Human error. Typos. Faulty scanners. Mistakes tend to creep in more often than not. The question is, what can you do about it? Spend weeks sorting through thousands of address records to identify errors, verify the correct information and clean up the data? Repeat the exercise every few months when fresh errors have messed up your data again?
It’s a real problem, because without good data you can’t understand and improve your logistics performance.

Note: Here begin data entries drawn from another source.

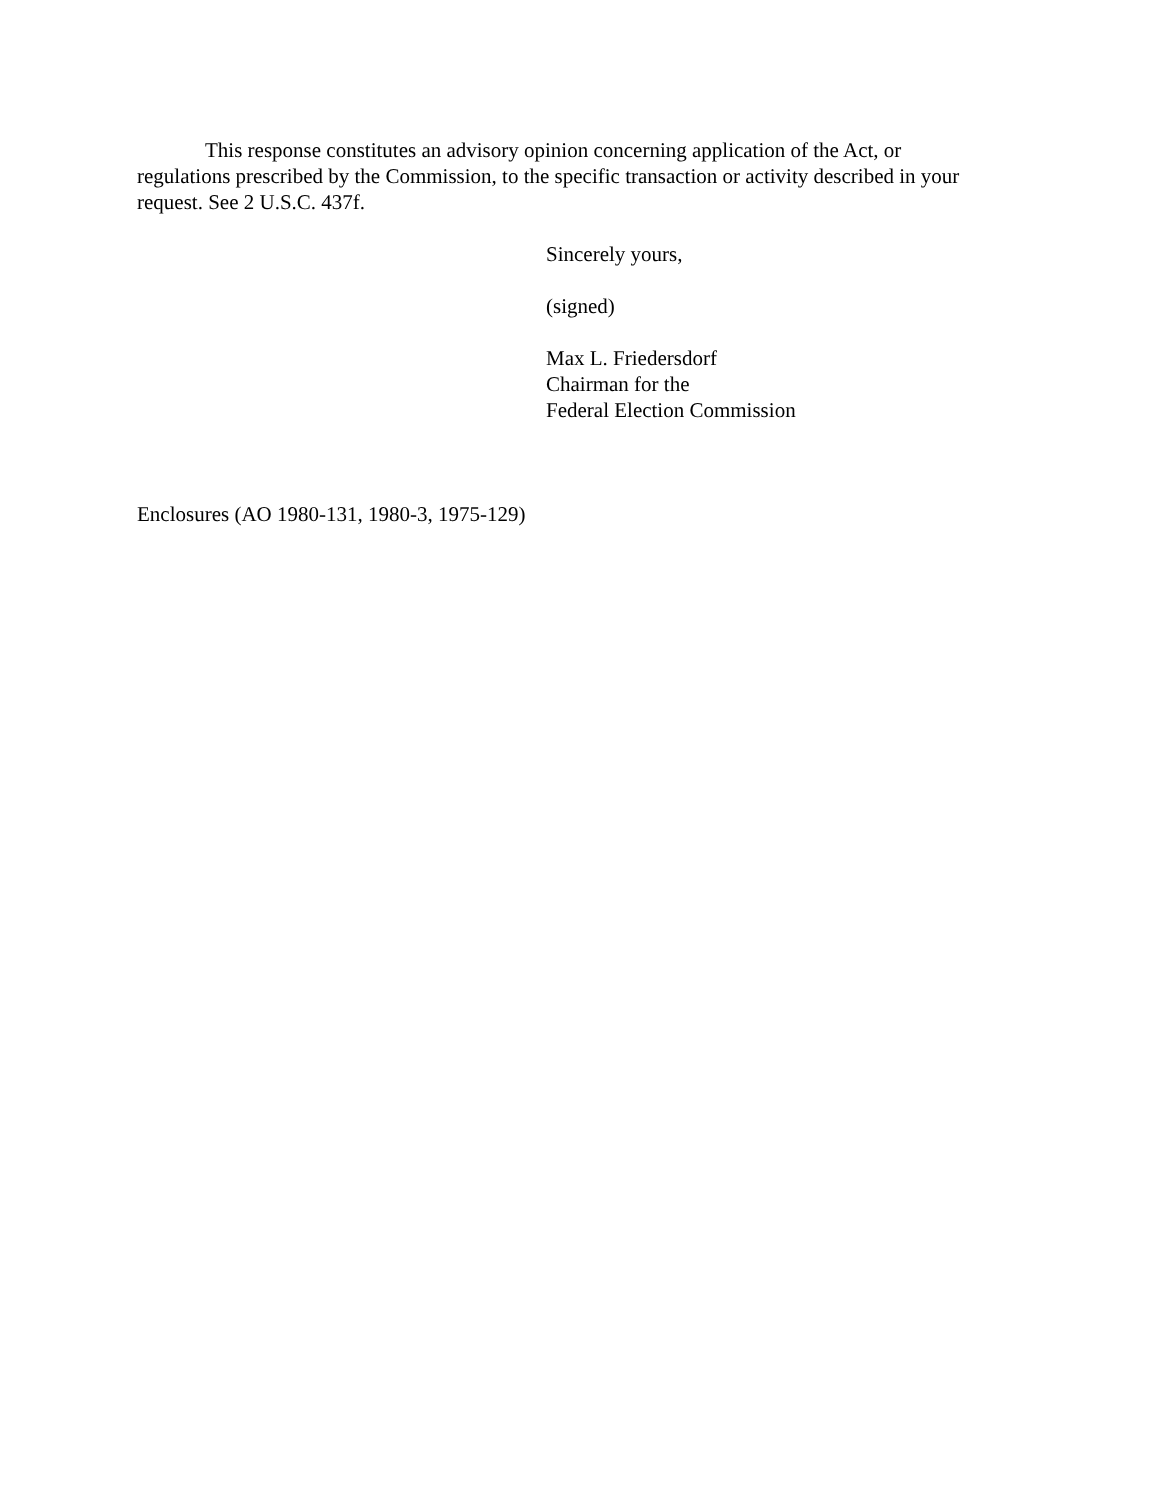This response constitutes an advisory opinion concerning application of the Act, or regulations prescribed by the Commission, to the specific transaction or activity described in your request. See 2 U.S.C. 437f.
Sincerely yours,
(signed)
Max L. Friedersdorf
Chairman for the
Federal Election Commission
Enclosures (AO 1980-131, 1980-3, 1975-129)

How messy data gets in the way of good decisions
Imagine this scenario. Your business ships to and from more than 10 countries and you need to see what’s happening at key destinations. You want to understand:
in- and out-flow, so you can manage staffing bottlenecks better
site-by-site spend efficiency, so you can understand which sites are being cost effective
staff efficiency, so you can see who is shipping what and with which 3PL, and whether staff are adhering to standard operating practices
You’re looking for the answer to some pretty important questions, such as – are there opportunities for consolidation? Which providers are best? And so on.
But now you come up against a few snags. One is that no courier’s tracking website shows you all the shipments moving into or out of a location. And if you’re using more than one service provider to pick up and deliver at a given location you’ll need to pull data down from multiple tracking websites.
Added to this, to get the answers to your important questions, you’ll need both historical invoice data and current tracking data. But when the quality and consistency of site address recording is so unreliable, it’s difficult or impossible to even take the first steps toward a meaningful analysis.
And any other question, analysis or decision you want to make in your logistics planning depends equally on the quality of your data. With poor data, you are in the dark.
Machine learning. Just the thing for dirty data.
Fortunately, there is now a solution to this problem. Advanced machine-learning can be applied to dirty data to dramatically improve the quality of address records, stripping out incorrect duplicates, and leaving you with one – correct – address per location.
And once you have that, you can get going with serious analysis of your operations, secure in the knowledge that your results are reliable and accurate.
Without going into too much detail (get some here if you really want it), this is how it works.
Traditional computing techniques will try to map addresses if the records are exactly the same, as we see above this won’t work. A solution to this problem might be to use a traditional data mining approach called Entity Resolution. Whilst this is a reasonable approach it drastically fails to deal with sparsely populated or messy data which, unfortunately, is exactly the case with this logistics data.
Luckily, however, logistics address data has two useful properties which mean we can use a much more powerful method: 1) for a given business, addresses or sites don’t change frequently and 2) address data is messy in a consistent way depending on where it came from.
Characteristic 1) lets us configure an entity resolution algorithm to learn which records are clean and uniquely define the specific sites of a given business we have a common pattern to match dirty data against, while 2) lets us put more or less weight on certain parts of the data we know are more or less indicative of the clean address. 1) is important because it’s a lot easier to map a dirty record to a known clean one than to pick out a clean record from a set of dirty ones when you don’t know what a clean one looks like and 2) is important because different depending on where the data came from it’s likely that it is messy in a similar way.
For example, depending how the client fills out AWBs DHL invoices can have address data that is typed in so the quality of their data is good – meaning all the data is equally important in picking out clean records but FedEx invoices will have address data scanned in from AWBs to determine the sender/company/street name so the city/country data is more important during the cleaning process.